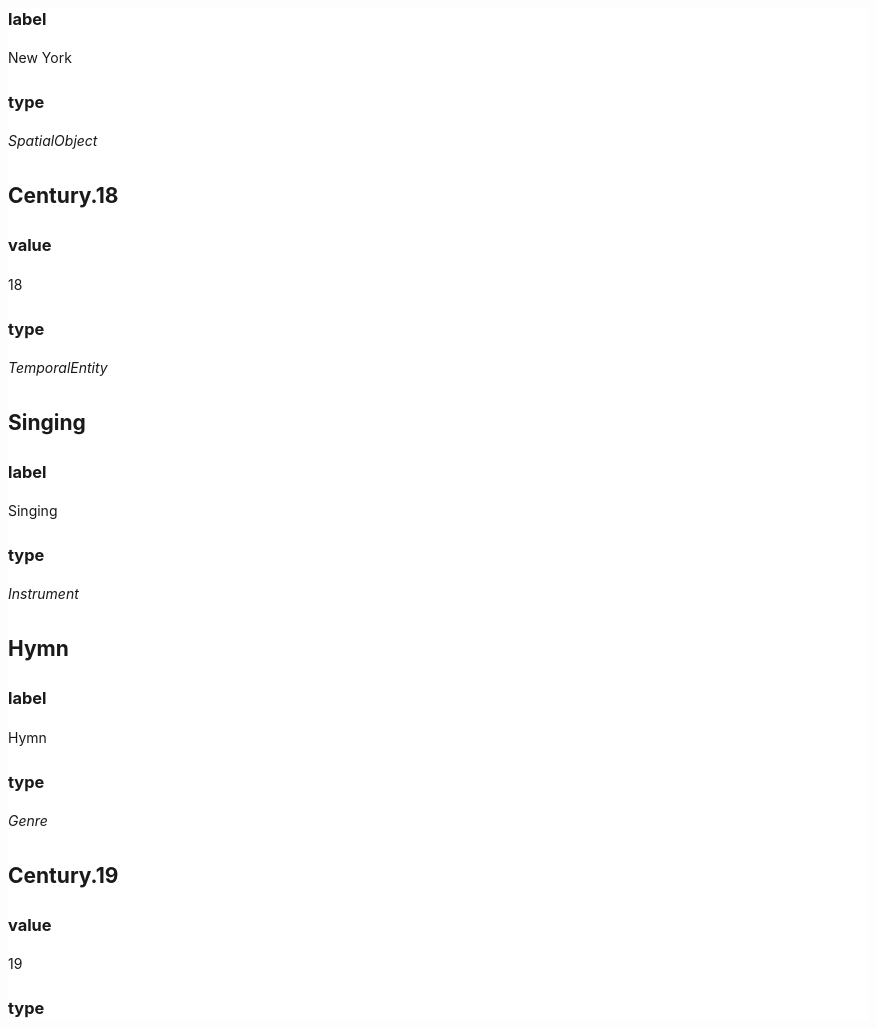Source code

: ### label


New York

### type


*SpatialObject*

## Century.18

### value


18

### type


*TemporalEntity*

## Singing

### label


Singing

### type


*Instrument*

## Hymn

### label


Hymn

### type


*Genre*

## Century.19

### value


19

### type
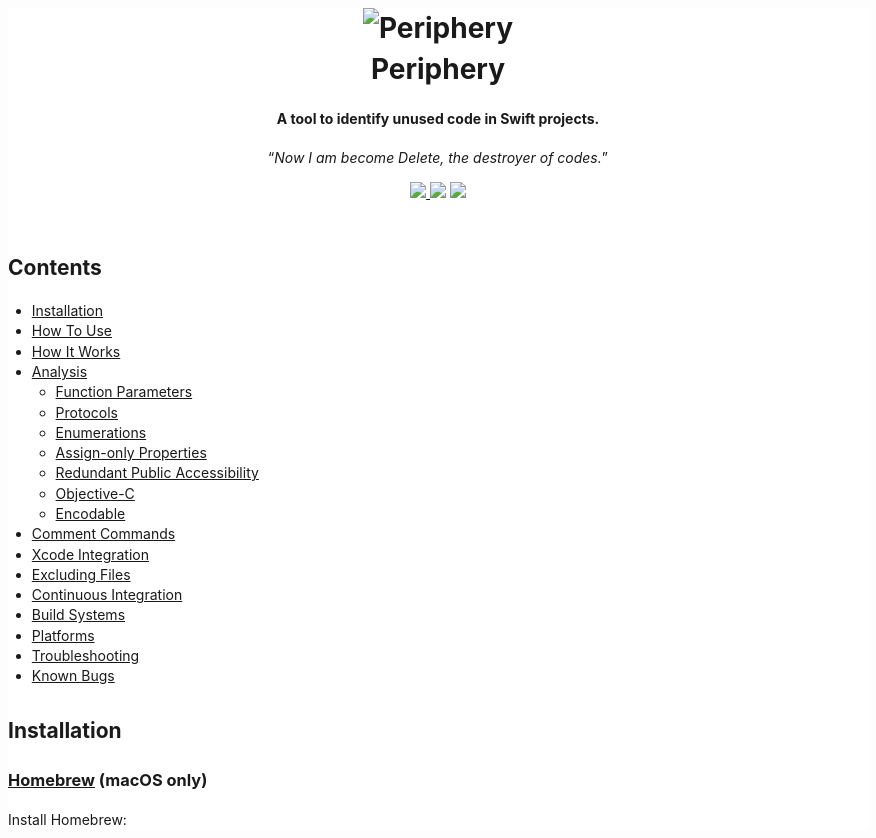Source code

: <h1 align="center">
  <img src="assets/logo.png" alt="Periphery" height="60" />
  <br>
  Periphery
</h1>

<h4 align="center">A tool to identify unused code in Swift projects.</h4>
<p align="center"><q><i>Now I am become Delete, the destroyer of codes.</i></q></p>

<p align="center">
<a href="https://github.com/peripheryapp/periphery/releases/latest">
  <img src="https://img.shields.io/github/release/peripheryapp/periphery.svg?color=008DFF" />
</a>
<img src="https://img.shields.io/badge/platform-macOS%20|%20Linux-008DFF">
<a href="https://github.com/peripheryapp/periphery/actions">
  <img src="https://img.shields.io/github/actions/workflow/status/peripheryapp/periphery/test.yml?branch=master">
</a>
<br>
<br>
</p>

## Contents

- [Installation](#installation)
- [How To Use](#how-to-use)
- [How It Works](#how-it-works)
- [Analysis](#analysis)
  - [Function Parameters](#function-parameters)
  - [Protocols](#protocols-1)
  - [Enumerations](#enumerations)
  - [Assign-only Properties](#assign-only-properties)
  - [Redundant Public Accessibility](#redundant-public-accessibility)
  - [Objective-C](#objective-c)
  - [Encodable](#encodable)
- [Comment Commands](#comment-commands)
- [Xcode Integration](#xcode-integration)
- [Excluding Files](#excluding-files)
- [Continuous Integration](#continuous-integration)
- [Build Systems](#build-systems)
- [Platforms](#platforms)
- [Troubleshooting](#troubleshooting)
- [Known Bugs](#known-bugs)

## Installation

### [Homebrew](https://brew.sh/) (macOS only)

Install Homebrew:
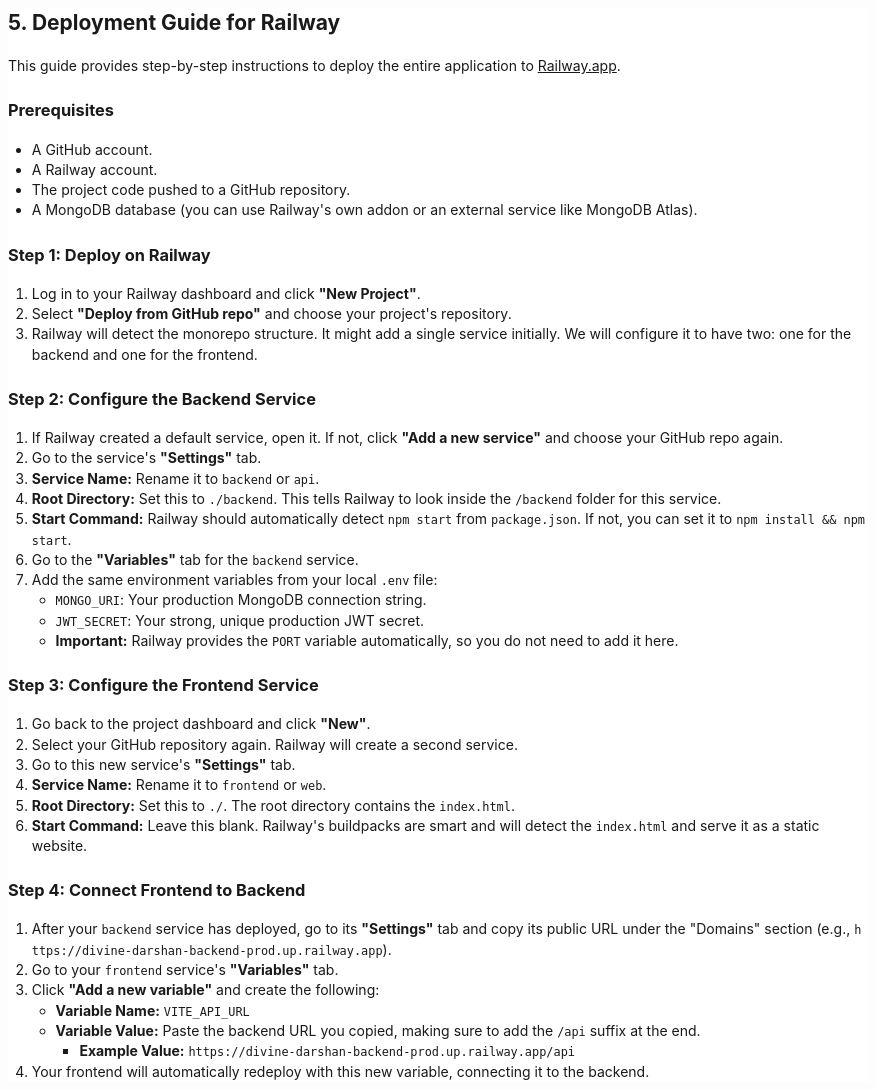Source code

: 
## 5. Deployment Guide for Railway

This guide provides step-by-step instructions to deploy the entire application to [Railway.app](https://railway.app/).

### Prerequisites

-   A GitHub account.
-   A Railway account.
-   The project code pushed to a GitHub repository.
-   A MongoDB database (you can use Railway's own addon or an external service like MongoDB Atlas).

### Step 1: Deploy on Railway

1.  Log in to your Railway dashboard and click **"New Project"**.
2.  Select **"Deploy from GitHub repo"** and choose your project's repository.
3.  Railway will detect the monorepo structure. It might add a single service initially. We will configure it to have two: one for the backend and one for the frontend.

### Step 2: Configure the Backend Service

1.  If Railway created a default service, open it. If not, click **"Add a new service"** and choose your GitHub repo again.
2.  Go to the service's **"Settings"** tab.
3.  **Service Name:** Rename it to `backend` or `api`.
4.  **Root Directory:** Set this to `./backend`. This tells Railway to look inside the `/backend` folder for this service.
5.  **Start Command:** Railway should automatically detect `npm start` from `package.json`. If not, you can set it to `npm install && npm start`.
6.  Go to the **"Variables"** tab for the `backend` service.
7.  Add the same environment variables from your local `.env` file:
    -   `MONGO_URI`: Your production MongoDB connection string.
    -   `JWT_SECRET`: Your strong, unique production JWT secret.
    -   **Important:** Railway provides the `PORT` variable automatically, so you do not need to add it here.

### Step 3: Configure the Frontend Service

1.  Go back to the project dashboard and click **"New"**.
2.  Select your GitHub repository again. Railway will create a second service.
3.  Go to this new service's **"Settings"** tab.
4.  **Service Name:** Rename it to `frontend` or `web`.
5.  **Root Directory:** Set this to `./`. The root directory contains the `index.html`.
6.  **Start Command:** Leave this blank. Railway's buildpacks are smart and will detect the `index.html` and serve it as a static website.

### Step 4: Connect Frontend to Backend

1.  After your `backend` service has deployed, go to its **"Settings"** tab and copy its public URL under the "Domains" section (e.g., `https://divine-darshan-backend-prod.up.railway.app`).
2.  Go to your `frontend` service's **"Variables"** tab.
3.  Click **"Add a new variable"** and create the following:
    -   **Variable Name:** `VITE_API_URL`
    -   **Variable Value:** Paste the backend URL you copied, making sure to add the `/api` suffix at the end.
        -   **Example Value:** `https://divine-darshan-backend-prod.up.railway.app/api`
4.  Your frontend will automatically redeploy with this new variable, connecting it to the backend.
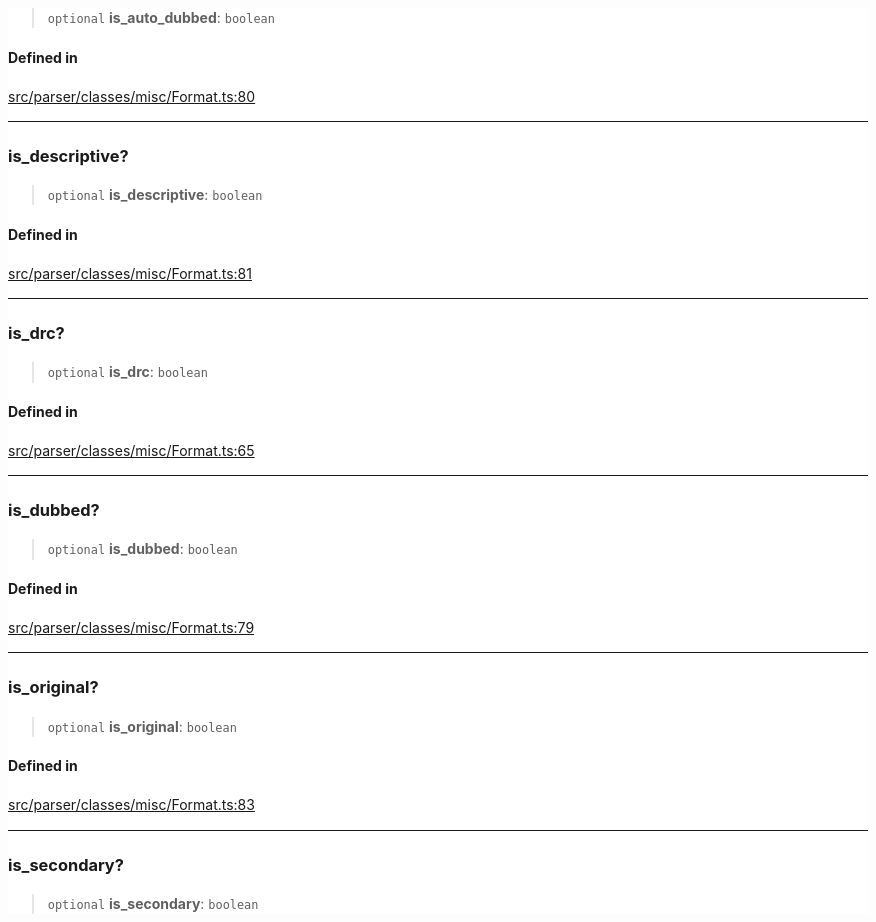 > `optional` **is\_auto\_dubbed**: `boolean`

#### Defined in

[src/parser/classes/misc/Format.ts:80](https://github.com/LuanRT/YouTube.js/blob/af92984523f90200a18314b94478a2697c9deab0/src/parser/classes/misc/Format.ts#L80)

***

### is\_descriptive?

> `optional` **is\_descriptive**: `boolean`

#### Defined in

[src/parser/classes/misc/Format.ts:81](https://github.com/LuanRT/YouTube.js/blob/af92984523f90200a18314b94478a2697c9deab0/src/parser/classes/misc/Format.ts#L81)

***

### is\_drc?

> `optional` **is\_drc**: `boolean`

#### Defined in

[src/parser/classes/misc/Format.ts:65](https://github.com/LuanRT/YouTube.js/blob/af92984523f90200a18314b94478a2697c9deab0/src/parser/classes/misc/Format.ts#L65)

***

### is\_dubbed?

> `optional` **is\_dubbed**: `boolean`

#### Defined in

[src/parser/classes/misc/Format.ts:79](https://github.com/LuanRT/YouTube.js/blob/af92984523f90200a18314b94478a2697c9deab0/src/parser/classes/misc/Format.ts#L79)

***

### is\_original?

> `optional` **is\_original**: `boolean`

#### Defined in

[src/parser/classes/misc/Format.ts:83](https://github.com/LuanRT/YouTube.js/blob/af92984523f90200a18314b94478a2697c9deab0/src/parser/classes/misc/Format.ts#L83)

***

### is\_secondary?

> `optional` **is\_secondary**: `boolean`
::::::::
## Task objective
Write out all of the material again, changing every "Defined in" to "Declared in" and keeping everything else the same. Leave the pictures out.

## Response to this exercise
Source code

: ### label


New York

### type


*SpatialObject*

## Century.18

### value


18

### type


*TemporalEntity*

## Singing

### label


Singing

### type


*Instrument*

## Hymn

### label


Hymn

### type


*Genre*

## Century.19

### value


19

### type
Source code

: <h1 align="center">
  <img src="assets/logo.png" alt="Periphery" height="60" />
  <br>
  Periphery
</h1>

<h4 align="center">A tool to identify unused code in Swift projects.</h4>
<p align="center"><q><i>Now I am become Delete, the destroyer of codes.</i></q></p>

<p align="center">
<a href="https://github.com/peripheryapp/periphery/releases/latest">
  <img src="https://img.shields.io/github/release/peripheryapp/periphery.svg?color=008DFF" />
</a>
<img src="https://img.shields.io/badge/platform-macOS%20|%20Linux-008DFF">
<a href="https://github.com/peripheryapp/periphery/actions">
  <img src="https://img.shields.io/github/actions/workflow/status/peripheryapp/periphery/test.yml?branch=master">
</a>
<br>
<br>
</p>

## Contents

- [Installation](#installation)
- [How To Use](#how-to-use)
- [How It Works](#how-it-works)
- [Analysis](#analysis)
  - [Function Parameters](#function-parameters)
  - [Protocols](#protocols-1)
  - [Enumerations](#enumerations)
  - [Assign-only Properties](#assign-only-properties)
  - [Redundant Public Accessibility](#redundant-public-accessibility)
  - [Objective-C](#objective-c)
  - [Encodable](#encodable)
- [Comment Commands](#comment-commands)
- [Xcode Integration](#xcode-integration)
- [Excluding Files](#excluding-files)
- [Continuous Integration](#continuous-integration)
- [Build Systems](#build-systems)
- [Platforms](#platforms)
- [Troubleshooting](#troubleshooting)
- [Known Bugs](#known-bugs)

## Installation

### [Homebrew](https://brew.sh/) (macOS only)

Install Homebrew:
Source code

: 
## 5. Deployment Guide for Railway

This guide provides step-by-step instructions to deploy the entire application to [Railway.app](https://railway.app/).

### Prerequisites

-   A GitHub account.
-   A Railway account.
-   The project code pushed to a GitHub repository.
-   A MongoDB database (you can use Railway's own addon or an external service like MongoDB Atlas).

### Step 1: Deploy on Railway

1.  Log in to your Railway dashboard and click **"New Project"**.
2.  Select **"Deploy from GitHub repo"** and choose your project's repository.
3.  Railway will detect the monorepo structure. It might add a single service initially. We will configure it to have two: one for the backend and one for the frontend.

### Step 2: Configure the Backend Service

1.  If Railway created a default service, open it. If not, click **"Add a new service"** and choose your GitHub repo again.
2.  Go to the service's **"Settings"** tab.
3.  **Service Name:** Rename it to `backend` or `api`.
4.  **Root Directory:** Set this to `./backend`. This tells Railway to look inside the `/backend` folder for this service.
5.  **Start Command:** Railway should automatically detect `npm start` from `package.json`. If not, you can set it to `npm install && npm start`.
6.  Go to the **"Variables"** tab for the `backend` service.
7.  Add the same environment variables from your local `.env` file:
    -   `MONGO_URI`: Your production MongoDB connection string.
    -   `JWT_SECRET`: Your strong, unique production JWT secret.
    -   **Important:** Railway provides the `PORT` variable automatically, so you do not need to add it here.

### Step 3: Configure the Frontend Service

1.  Go back to the project dashboard and click **"New"**.
2.  Select your GitHub repository again. Railway will create a second service.
3.  Go to this new service's **"Settings"** tab.
4.  **Service Name:** Rename it to `frontend` or `web`.
5.  **Root Directory:** Set this to `./`. The root directory contains the `index.html`.
6.  **Start Command:** Leave this blank. Railway's buildpacks are smart and will detect the `index.html` and serve it as a static website.

### Step 4: Connect Frontend to Backend

1.  After your `backend` service has deployed, go to its **"Settings"** tab and copy its public URL under the "Domains" section (e.g., `https://divine-darshan-backend-prod.up.railway.app`).
2.  Go to your `frontend` service's **"Variables"** tab.
3.  Click **"Add a new variable"** and create the following:
    -   **Variable Name:** `VITE_API_URL`
    -   **Variable Value:** Paste the backend URL you copied, making sure to add the `/api` suffix at the end.
        -   **Example Value:** `https://divine-darshan-backend-prod.up.railway.app/api`
4.  Your frontend will automatically redeploy with this new variable, connecting it to the backend.
 > `optional` **is\_auto\_dubbed**: `boolean`

#### Declared in

[src/parser/classes/misc/Format.ts:80](https://github.com/LuanRT/YouTube.js/blob/af92984523f90200a18314b94478a2697c9deab0/src/parser/classes/misc/Format.ts#L80)

***

### is\_descriptive?

> `optional` **is\_descriptive**: `boolean`

#### Declared in

[src/parser/classes/misc/Format.ts:81](https://github.com/LuanRT/YouTube.js/blob/af92984523f90200a18314b94478a2697c9deab0/src/parser/classes/misc/Format.ts#L81)

***

### is\_drc?

> `optional` **is\_drc**: `boolean`

#### Declared in

[src/parser/classes/misc/Format.ts:65](https://github.com/LuanRT/YouTube.js/blob/af92984523f90200a18314b94478a2697c9deab0/src/parser/classes/misc/Format.ts#L65)

***

### is\_dubbed?

> `optional` **is\_dubbed**: `boolean`

#### Declared in

[src/parser/classes/misc/Format.ts:79](https://github.com/LuanRT/YouTube.js/blob/af92984523f90200a18314b94478a2697c9deab0/src/parser/classes/misc/Format.ts#L79)

***

### is\_original?

> `optional` **is\_original**: `boolean`

#### Declared in

[src/parser/classes/misc/Format.ts:83](https://github.com/LuanRT/YouTube.js/blob/af92984523f90200a18314b94478a2697c9deab0/src/parser/classes/misc/Format.ts#L83)

***

### is\_secondary?

> `optional` **is\_secondary**: `boolean`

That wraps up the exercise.